* [Extrait du document]:
--*--
Dans le feuilleton à rebondissements multiples de la mise en place progressive d'un nouveau modèle de média et de son articulation avec les anciens, un épisode particulièrement éclairant vient de se produire en Belgique. Google s'est fait condamner, suite à une plainte des éditeurs de journaux belges, pour avoir intégré les dits journaux dans son service "Google-News" sans leur autorisation.

Parmi les très nombreux commentaires, j'ai retenu pour leur contraste une analyse très française dans un billet d'E. Parody (du groupe Les Échos), que l'on pourra mettre en résonance avec celle de D. Sullivan, très "états-unienne".
--*--
* [Lignes de données]:

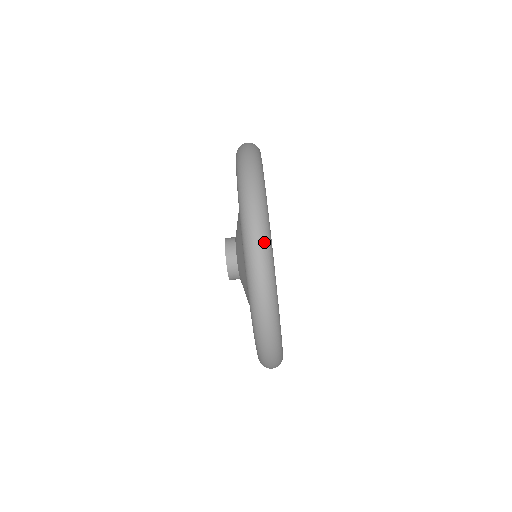
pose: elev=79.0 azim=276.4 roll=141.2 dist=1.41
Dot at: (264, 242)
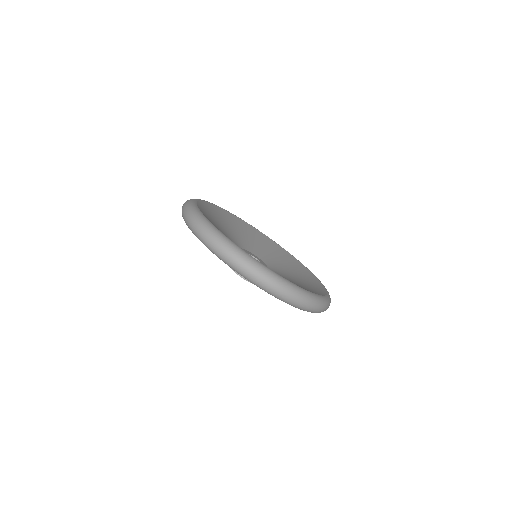
Dot at: (298, 294)
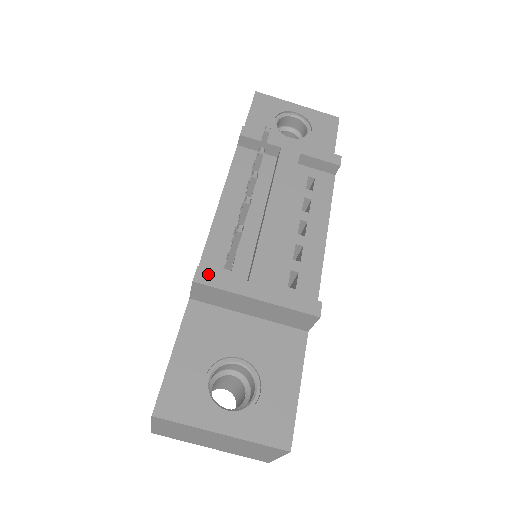
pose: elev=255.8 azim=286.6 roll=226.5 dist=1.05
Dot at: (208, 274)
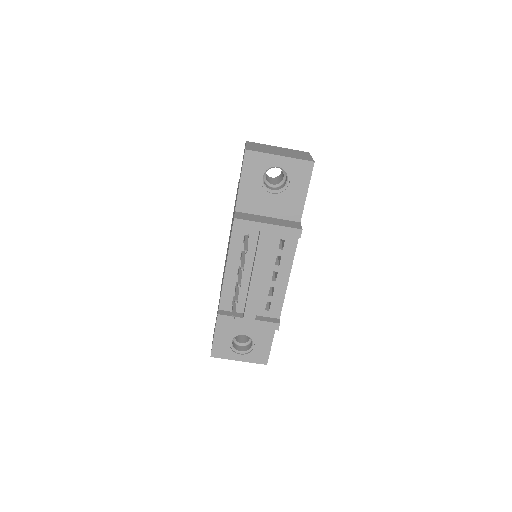
Dot at: (223, 317)
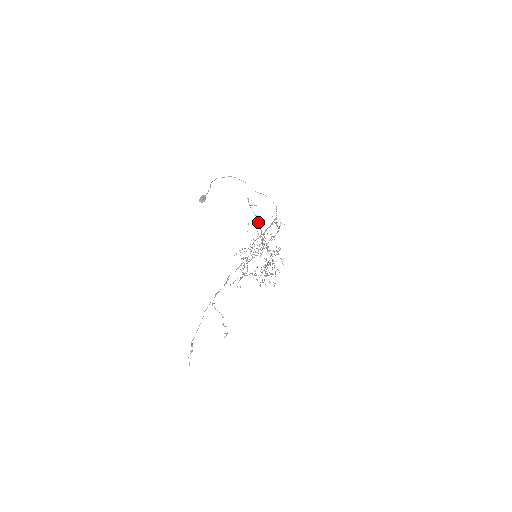
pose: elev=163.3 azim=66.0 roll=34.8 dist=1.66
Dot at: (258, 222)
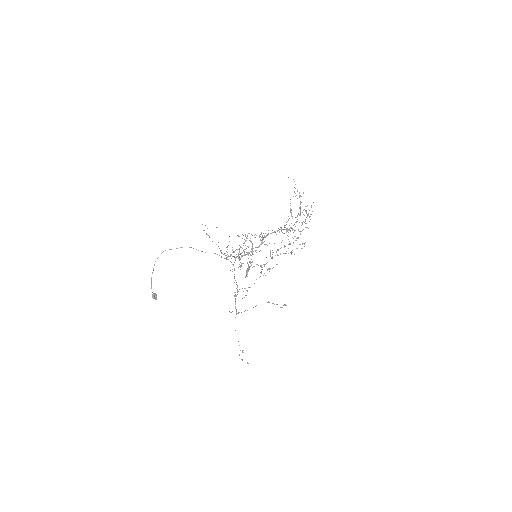
Dot at: occluded
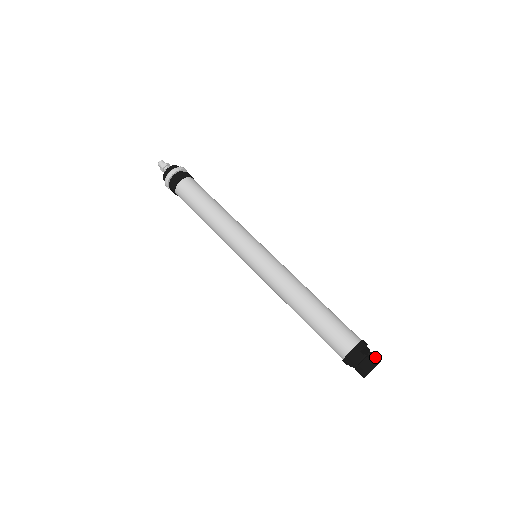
--*--
* [Consignes des tâches]:
1 – D'après l'extrait, qui a porté plainte contre Google en Belgique ?
2 – Expliquez, en vous appuyant sur l'extrait, pourquoi Google a été condamné en Belgique.
3 – Recopiez le passage de l'extrait qui va de « Dans le feuilleton » jusqu'à « sans leur autorisation. ».

* [Résultats des tâches]:
1 – Les éditeurs de journaux belges.

2 – Google a été condamné parce qu'il avait intégré les journaux belges à son service « Google-News » sans leur autorisation. La condamnation fait suite à une plainte des éditeurs de ces journaux.

3 –
Dans le feuilleton à rebondissements multiples de la mise en place progressive d'un nouveau modèle de média et de son articulation avec les anciens, un épisode particulièrement éclairant vient de se produire en Belgique. Google s'est fait condamner, suite à une plainte des éditeurs de journaux belges, pour avoir intégré les dits journaux dans son service "Google-News" sans leur autorisation.